● Assignment
Which lines in the records below contain the string "現代詩手帖", with case counting? Pick out each one and copy it.

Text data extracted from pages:
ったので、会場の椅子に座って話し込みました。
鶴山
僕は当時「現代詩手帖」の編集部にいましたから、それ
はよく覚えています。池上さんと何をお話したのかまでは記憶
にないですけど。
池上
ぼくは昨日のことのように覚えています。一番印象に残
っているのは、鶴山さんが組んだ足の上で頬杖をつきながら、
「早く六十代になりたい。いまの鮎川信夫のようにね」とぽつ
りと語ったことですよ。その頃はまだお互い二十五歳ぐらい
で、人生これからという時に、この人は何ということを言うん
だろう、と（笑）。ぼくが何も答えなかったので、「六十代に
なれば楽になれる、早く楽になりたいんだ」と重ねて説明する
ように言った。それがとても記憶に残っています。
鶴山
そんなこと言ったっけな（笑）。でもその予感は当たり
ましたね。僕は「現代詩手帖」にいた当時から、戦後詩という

● Exercise response
僕は当時「現代詩手帖」の編集部にいましたから、それ
ましたね。僕は「現代詩手帖」にいた当時から、戦後詩という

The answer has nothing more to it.